Musician: Troll Impersonated Me, Is Attempting to Take Down My Social Accounts

A musician is speaking out about a troll he says is impersonating him. That imposter is now sending DMCA complaints against his social accounts.

Creators seem to be getting hit with copyright fraud lately. Earlier this week, we reported on the story of Martin O’Donnell, composer for major video game franchises such as Halo and Destiny, getting hit with alleged copyright fraud from two unknown company names. As a result, these unknown “companies” have slapped ads on all of his videos showing his own work and is extracting monetary gains into their own coffers. O’Donnell, of course, expressed frustration towards YouTube for allowing this to happen in the first place.

Now, we are learning that he isn’t the only artist getting hit with fraud lately. Another artist, Justin Whang, is calling on platforms like Twitter to “do something” about a troll that is harassing him. The troll in question is essentially impersonating him and is issuing DMCA complaints against him. The efforts is to get Whang’s Twitter account suspended. From Reclaim the Net:

Whang has nearly 600K subscribers on YouTube and is not a controversial YouTube personality, making it difficult to understand why he is being made a target here.

It all started when Twitter sent an email to Whang informing him about a copyright takedown request made against one of his own videos, originally posted on TikTok. Not only that – but the notice seemed to come from Whang himself.

Trying to deal with this fairly bizarre attempt of gaming the copyright system, Whang reposted the video with a link to TikTok. The goal was to prove his identity – that is, that the person sending out DMCA requests in his name, against his own content, was an impostor.

I deleted the tweet of the person who DMCA’d my video pretending to be me because the address was visible, but rest assured that they live in a dump.

This fucker did it again, this time with another video from my tiktok

Whang, meanwhile received another copyright strike – for another one of his own videos, once again, apparently coming from himself. He then accounted in a tweet that his account was now being locked by Twitter “every few seconds.”

The article also mentions how Twitter doesn’t appear to have a system in place to combat fraudulent DMCA notices. Of course, the same can be said for pretty much any social media platform at this stage.
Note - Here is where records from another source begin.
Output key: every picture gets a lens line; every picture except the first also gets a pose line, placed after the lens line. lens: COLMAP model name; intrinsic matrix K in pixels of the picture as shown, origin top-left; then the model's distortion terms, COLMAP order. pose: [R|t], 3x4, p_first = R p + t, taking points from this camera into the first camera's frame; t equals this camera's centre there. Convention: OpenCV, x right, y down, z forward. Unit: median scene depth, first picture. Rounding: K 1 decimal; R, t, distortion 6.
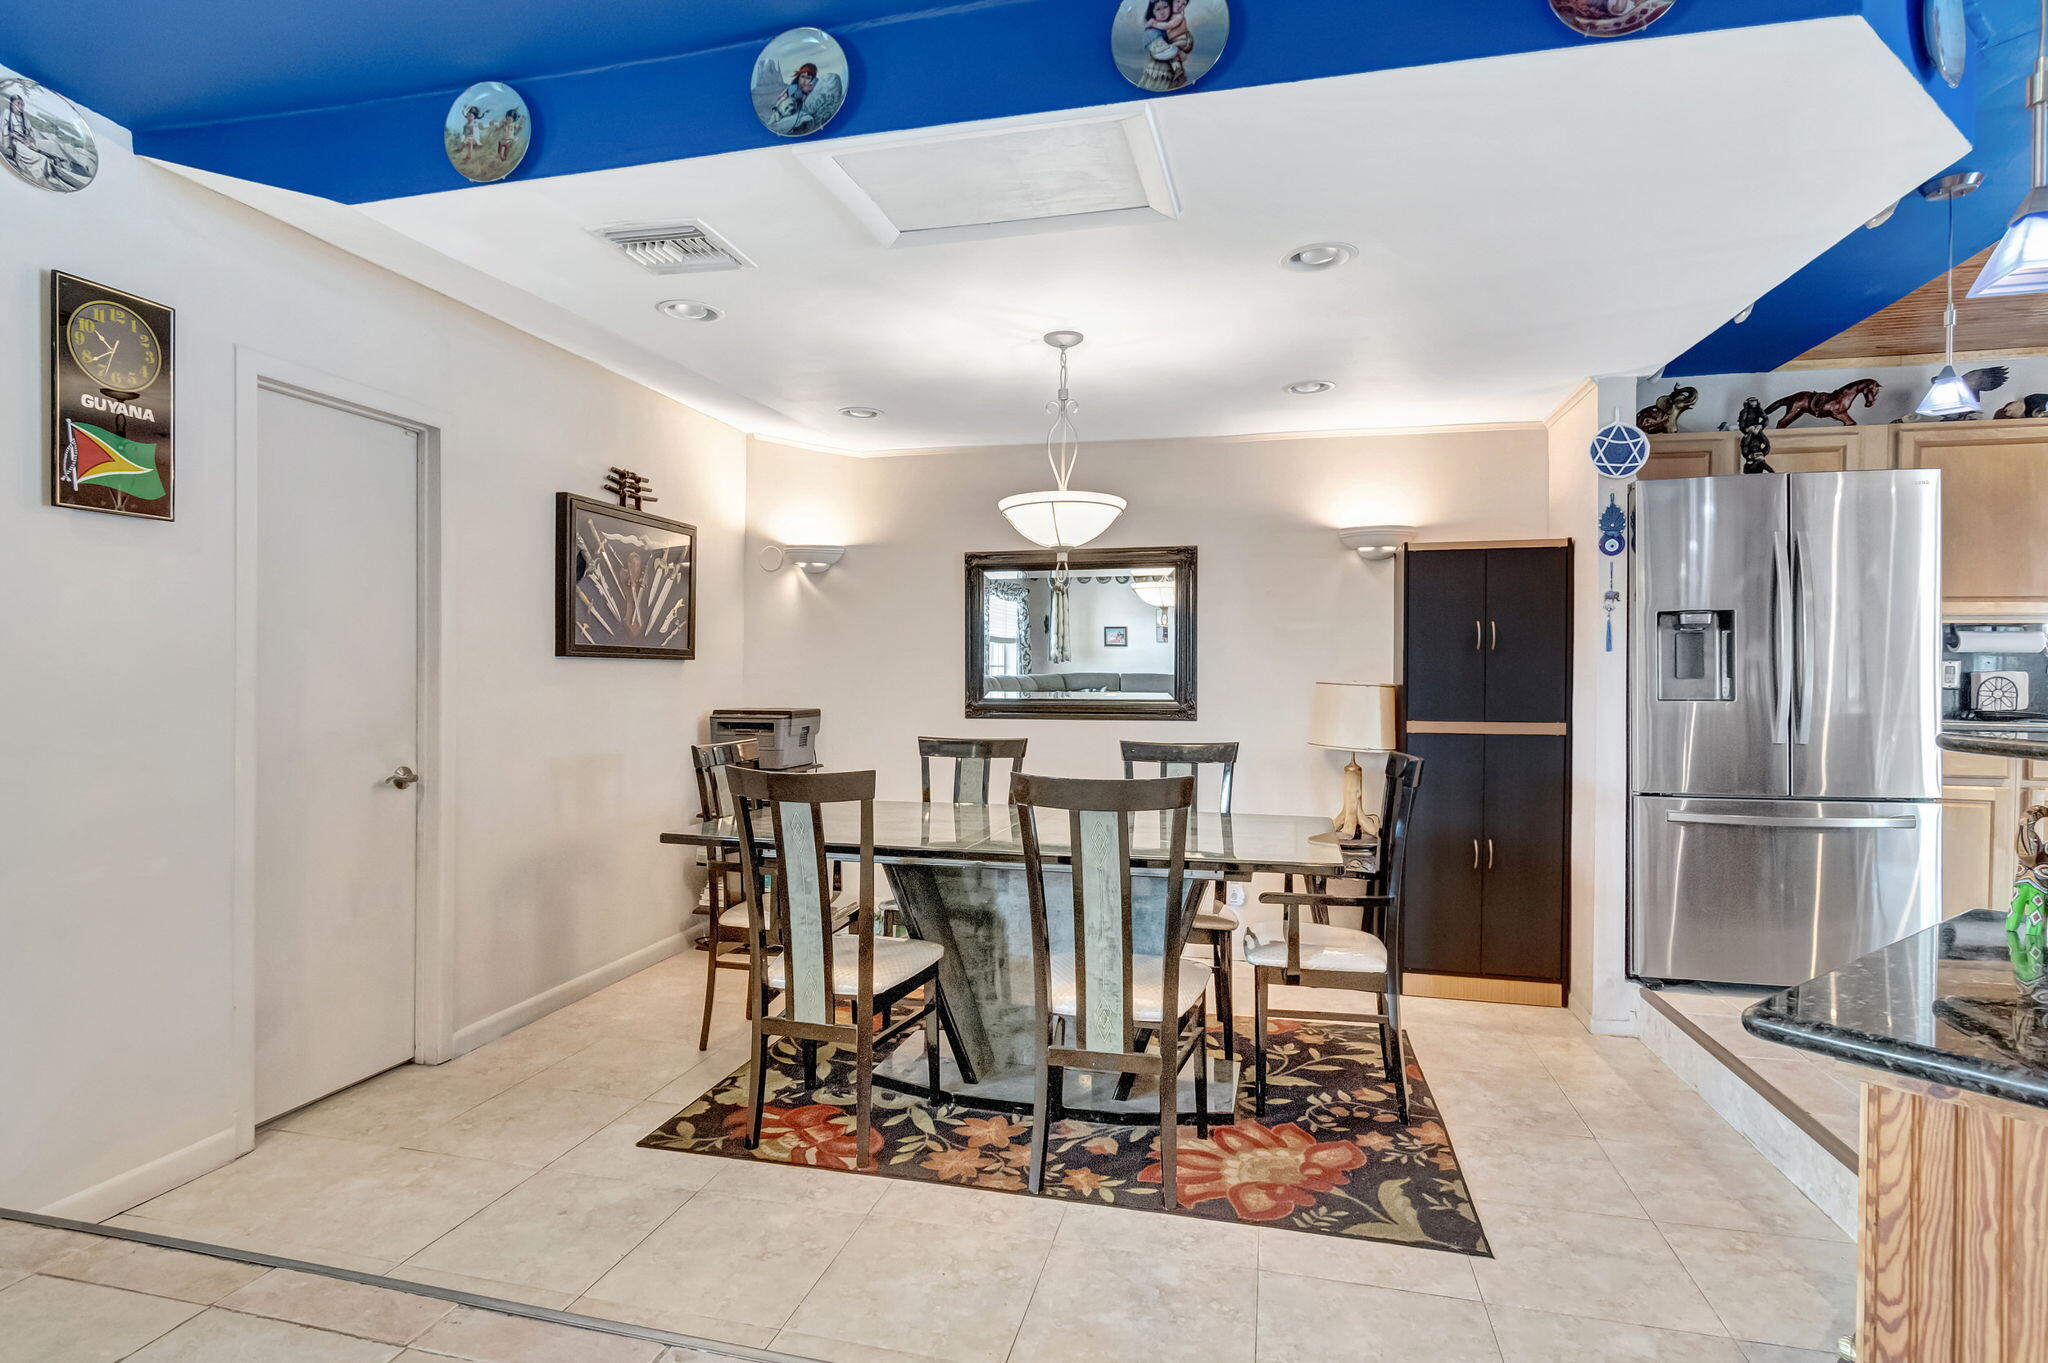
lens RADIAL K [[1034.5, 0, 1003.6], [0, 1034.5, 682.6], [0, 0, 1]] dist [0.003543, -0.000520]
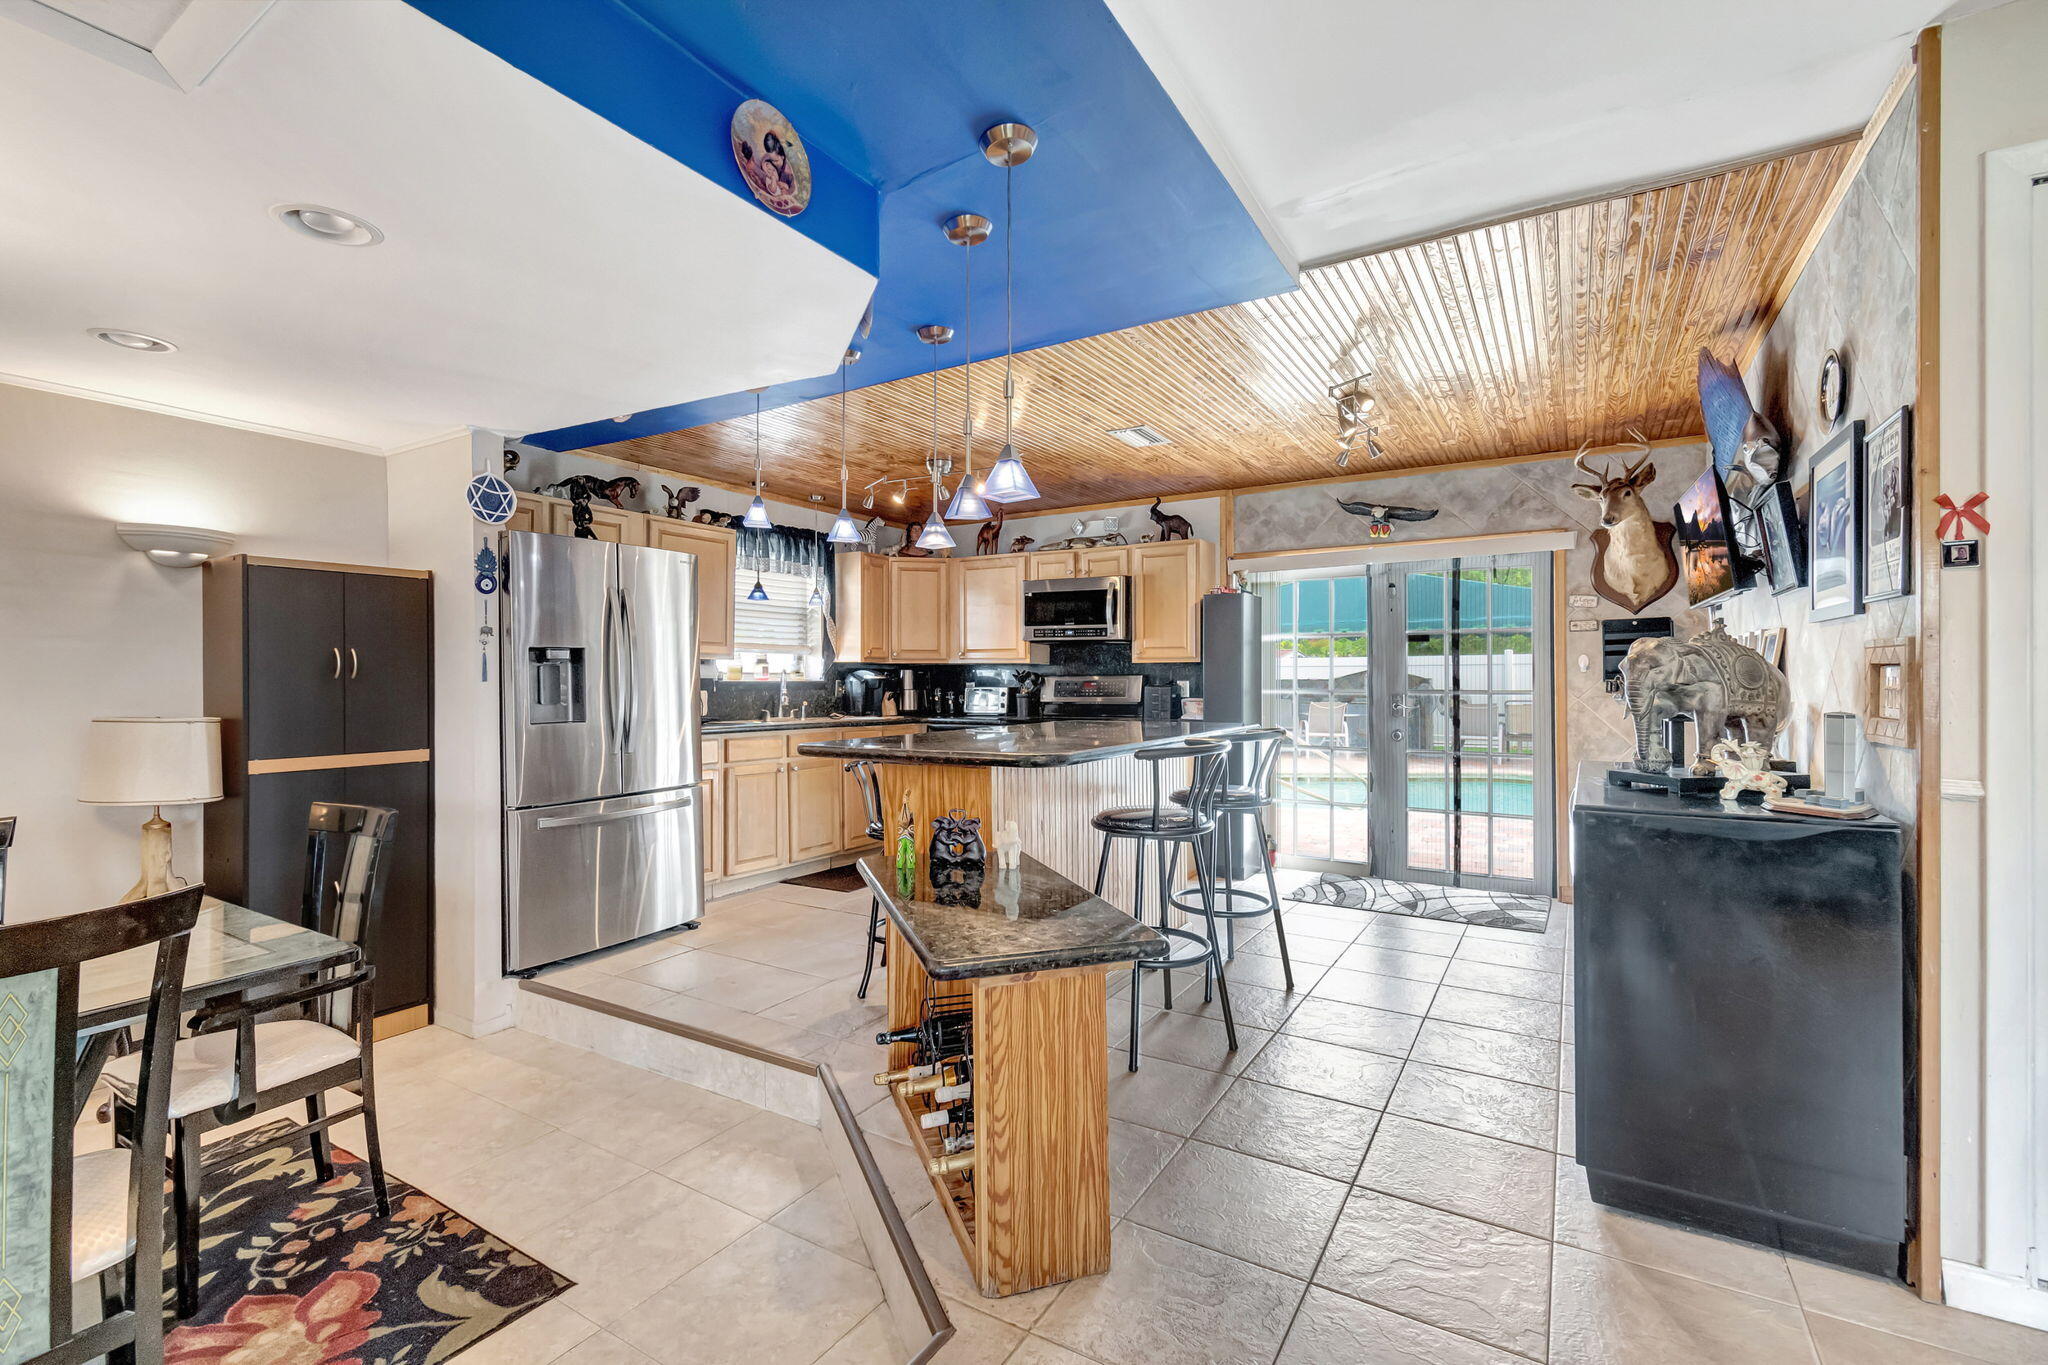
lens RADIAL K [[906.0, 0, 1019.7], [0, 906.0, 672.5], [0, 0, 1]] dist [0.002292, -0.000373]
pose [[0.301172, -0.000815, 0.953570, -0.160096], [0.012468, 0.999918, -0.003083, -0.030500], [-0.953488, 0.012817, 0.301157, 0.180444]]
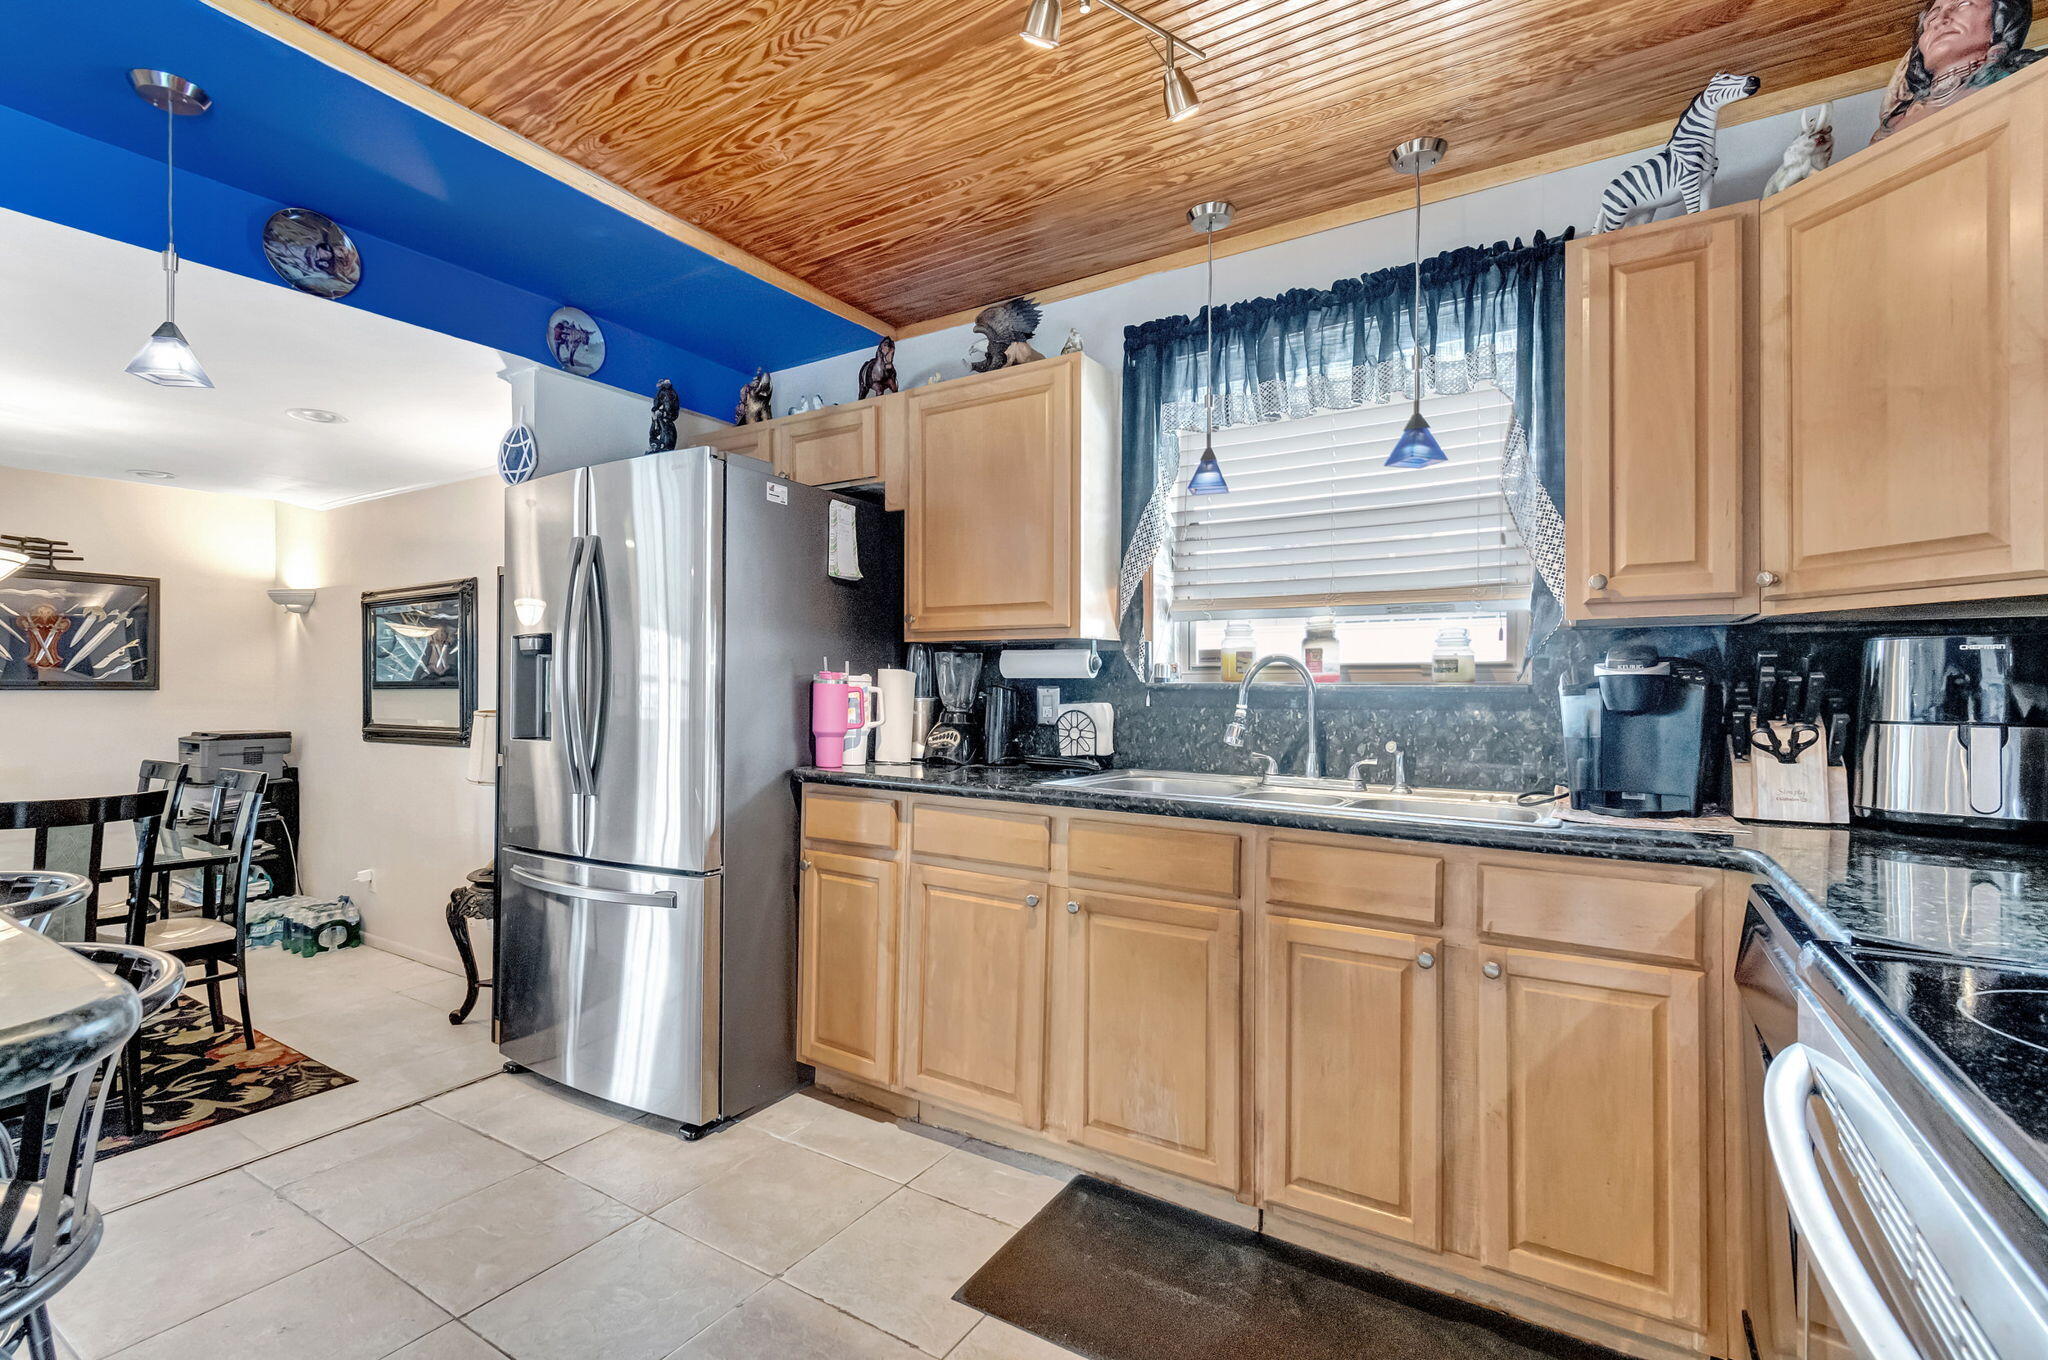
lens RADIAL K [[914.1, 0, 1008.5], [0, 914.1, 683.0], [0, 0, 1]] dist [0.000343, -0.000909]
pose [[0.951124, -0.005163, -0.308766, 1.262172], [-0.000258, 0.999847, -0.017512, -0.015219], [0.308809, 0.016736, 0.950977, 0.397043]]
Of course, copyright fraud has been rampant for years now. Why copyright fraud takes place can be for a variety of reasons. In this case, it is clear that the purpose is to harass and censor the creator. With the O’Donnell case, the reason was to steal money and all potential ad revenue. Last year, we saw a case where the DMCA system was used as an extortion racket that got so out of hand, YouTube stepped in and sued the copyright troll.
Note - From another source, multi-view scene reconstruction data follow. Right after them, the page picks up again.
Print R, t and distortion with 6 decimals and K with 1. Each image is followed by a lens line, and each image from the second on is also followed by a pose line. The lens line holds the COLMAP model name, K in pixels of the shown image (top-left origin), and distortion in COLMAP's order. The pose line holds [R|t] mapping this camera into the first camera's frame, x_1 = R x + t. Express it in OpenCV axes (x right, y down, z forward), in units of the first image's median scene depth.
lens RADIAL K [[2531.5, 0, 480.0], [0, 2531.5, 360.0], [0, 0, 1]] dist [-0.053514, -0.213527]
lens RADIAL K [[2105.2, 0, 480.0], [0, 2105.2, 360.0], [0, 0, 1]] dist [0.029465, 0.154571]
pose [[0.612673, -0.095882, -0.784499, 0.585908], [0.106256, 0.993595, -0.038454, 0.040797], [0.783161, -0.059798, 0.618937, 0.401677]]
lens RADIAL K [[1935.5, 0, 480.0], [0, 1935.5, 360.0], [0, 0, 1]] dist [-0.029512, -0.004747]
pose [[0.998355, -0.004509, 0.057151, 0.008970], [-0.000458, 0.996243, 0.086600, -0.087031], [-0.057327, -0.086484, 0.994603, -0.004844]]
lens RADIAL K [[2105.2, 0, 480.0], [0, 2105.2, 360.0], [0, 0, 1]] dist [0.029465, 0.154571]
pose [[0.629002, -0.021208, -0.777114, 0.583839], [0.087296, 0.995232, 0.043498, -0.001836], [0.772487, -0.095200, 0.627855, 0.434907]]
At the end of the day, this is just another case which can be thrown on the pile of reasons why creators need protection from the abusive copyright systems that are in place now. We’ve seen copyright being used for censorship purposes, fraud, extortion, and harassment to name a few outcomes. There isn’t just a satisfactory case to reform the system, but rather, an overwhelming compelling case that reforms are urgently needed.

Unfortunately, lawmakers are generally beholden to multinational corporate interests. Those interests simply want to have that extortionate power to be judge, jury, and executioner on any complaint about copyright infringement. Any hint of restoring balance to the system is vigorously fought against with intense lobbying.

That leaves the platforms who are, so far, reluctant to even consider changing the system to protect their users against fraud and abuse. For the most part, they are more interested in appeasing the big entertainment corporations because they see financial opportunities in it for them. So, they are more than happy to throw the very users that made them so successful in the first place under the bus in the process. To this day, we haven’t seen any major platform even consider tackling the rampant and widespread problem of copyright abuse.

At the end of the day, fraudsters and trolls are free to run amok. With so much reluctance to lift a finger to solve this problem in the first place, it will leave creators and users to pay the price.